Dossier Maurice Rollinat

 

MAURICE ROLLINAT DANS LA PRESSE

Portrait de Maurice Rollinat par Catherine Réault-Crosnier.

 

Le Figaro

Jeudi 23 juillet 1896

Page 5.

(Voir le texte d’origine sur Gallica.)

 

 

LA VIE LITTÉRAIRE

LES LIVRES

(…)

POÉSIE

M. Maurice Rollinat vient d’ajouter à son œuvre un nouveau volume de poésies : Les Apparitions (chez Charpentier). On y retrouvera, outre le beau peintre des choses de la nature, un évocateur des croyances, des conceptions fantastiques de la campagne, des forêts, des visions des heures mystérieuses et des fantômes qui peuplent la nuit, dans les campagnes. On y trouvera, à côté de beaux et larges morceaux, des pièces ingénieuses par la forme, mais dont le fond est toujours l’idée philosophique, laquelle vit dans tous ces poèmes. En voici, par exemple, un intitulé « la Montre » :

Au lieu d’accroître l’existence
Par son ignorance du temps,
L’homme en compte tous les instants,

La raccourcit avec une horrible constance.

Sans trêve, le calendrier
Redit son âge et le lui montre.
Il avait fait le sablier !
Il a fallu qu’il fit la montre :

Cela qui vit, travaille, a des pulsations

Tout comme le sang de ses veines,

Pour – mesurant leur cours – rendre encore plus vaines

Sa pensée et ses actions.

Il l’a partout sur sa poitrine,
Y battant presque avec son cœur,
Cette mécanique chagrine

Qui, de ses tristes jours, avec tant de rigueur,
Suit, en la divisant, l’incertaine longueur.

Maint souffrant se surprend souvent à l’éviter,

Frissonne de la consulter,

Car, hélas ! plus on souffre et plus on se défie !

Il ne peut retarder sans trac
Cette bête ronde à tic tac
Par secondes, mangeant sa vie.

Sans préciser davantage, qu’il me soit permis de préférer les vers qui riment et renferment une idée à ceux qui ne sont faits que d’idées et de mots si vagues qu’il est permis à tout lecteur d’y comprendre ce qui lui plaît, si tant est qu’il daigne se donner la peine de chercher à comprendre.

Philippe Gille.

 

 

Remarques de Régis Crosnier :

– 1 – Philippe Gille (né le 10 décembre 1831 à Paris, décédé le 19 mars 1901 à Paris) est un critique littéraire et artistique, auteur dramatique et librettiste.
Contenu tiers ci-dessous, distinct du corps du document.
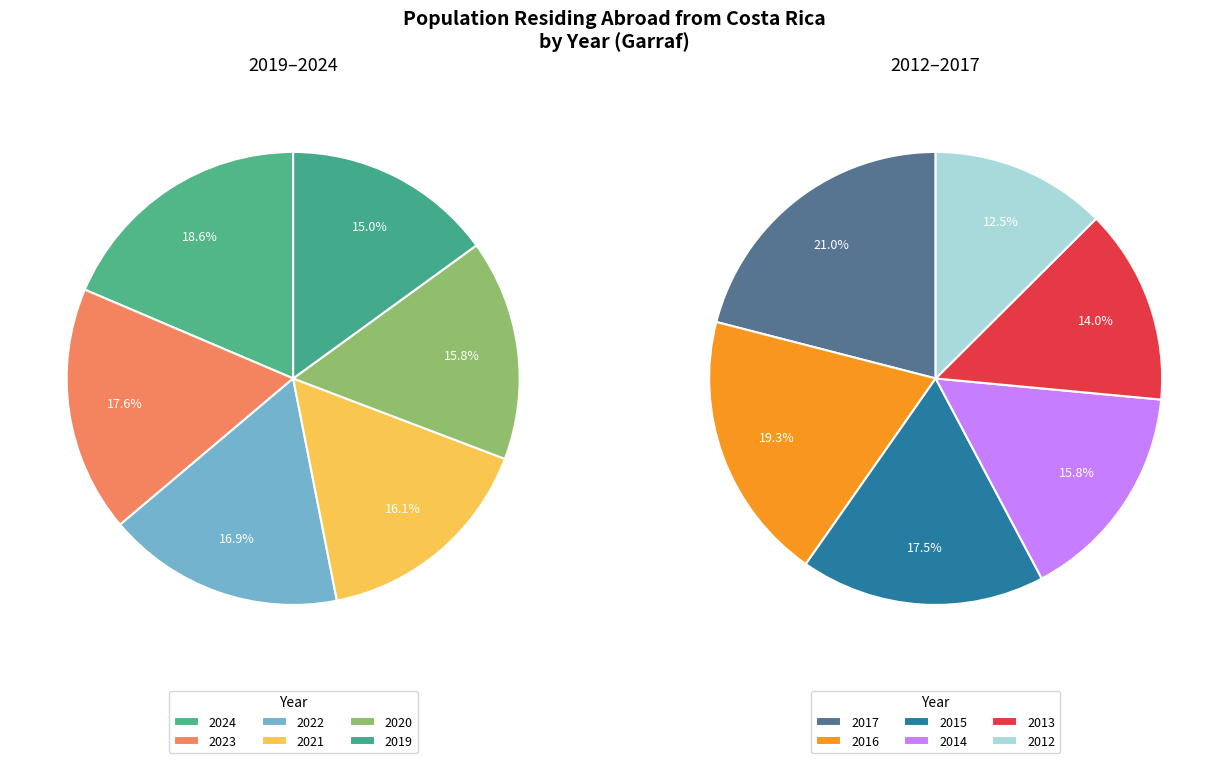

Combined, do 2020 and 2022 account for over 50%?

No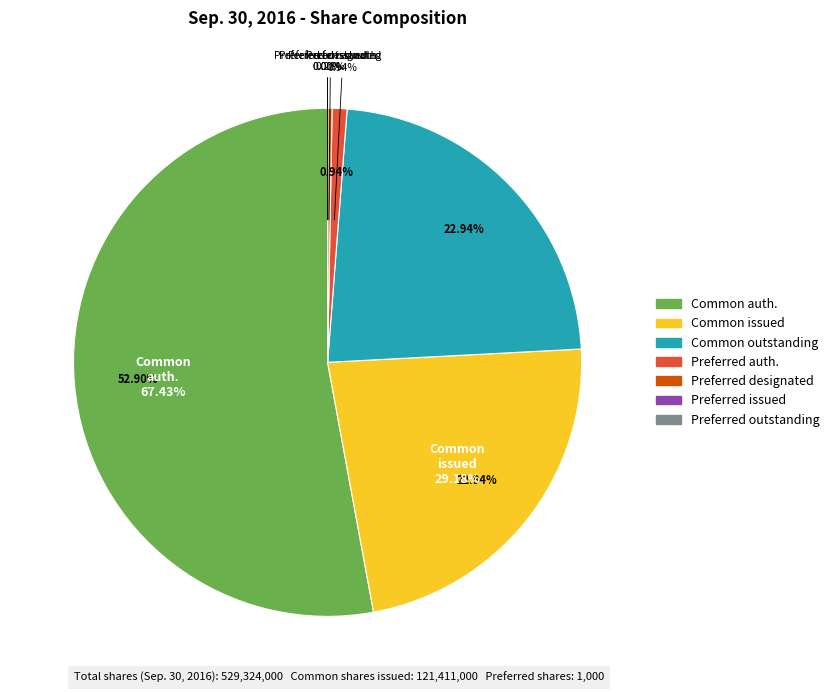

What portion of the pie excludes Preferred stock, shares authorized?

99.1%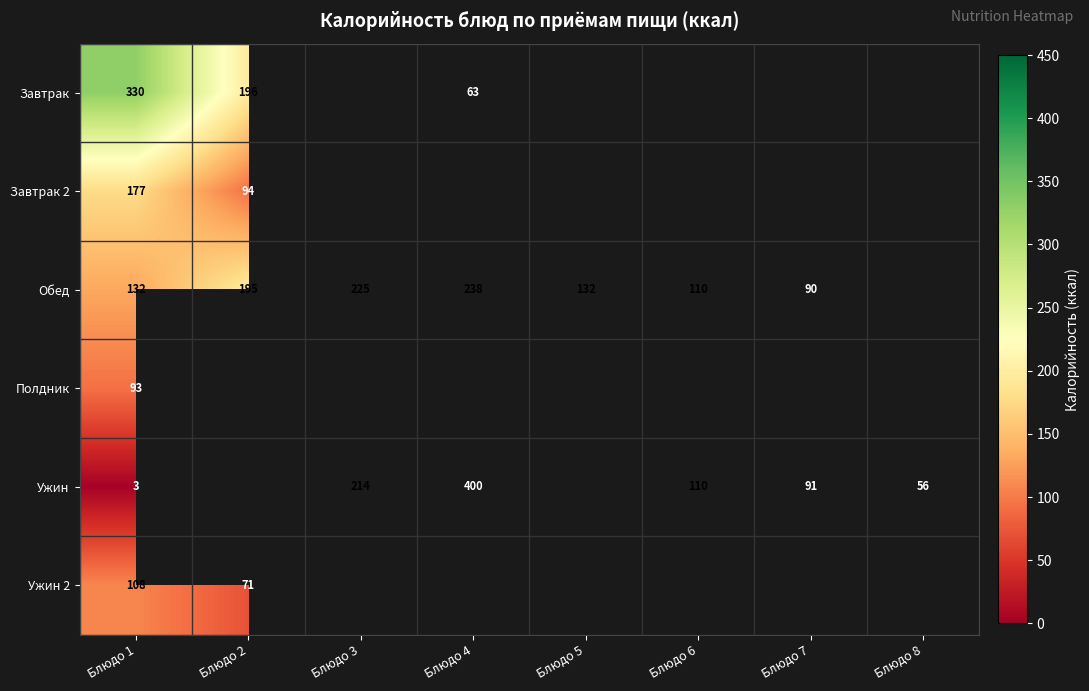

True or false: Ужин has a value of 683 at Блюдо 4.

False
Il a été élu à l’Académie des Beaux-arts en 1899 (https://catalogue.bnf.fr/ark:/12148/cb122040509). En tant que journaliste, il a aussi écrit sous le pseudonyme « Le Masque de Fer » (https://cths.fr/an/savant.php?id=121866).

Il a déjà fait la présentation du livre Les Névroses de Maurice Rollinat, dans sa « Revue bibliographique » parue dans Le Figaro du 14 mars 1883, page 6, et du livre Dans les Brandes dans Le Figaro du 22 août 1883, page 6. Il a simplement annoncé la parution du livre L’Abîme dans sa rubrique « Échos de Paris » signée « Le Masque de fer » publiée dans Le Figaro du 24 avril 1886, page 1. Il a également fait une courte présentation du livre La Nature dans Le Figaro du 6 juillet 1892, page 6, rubrique « Revue bibliographique ».

– 2 – Le poème « La montre » est donné en entier ; il figure dans Les Apparitions, pages 72 et 73.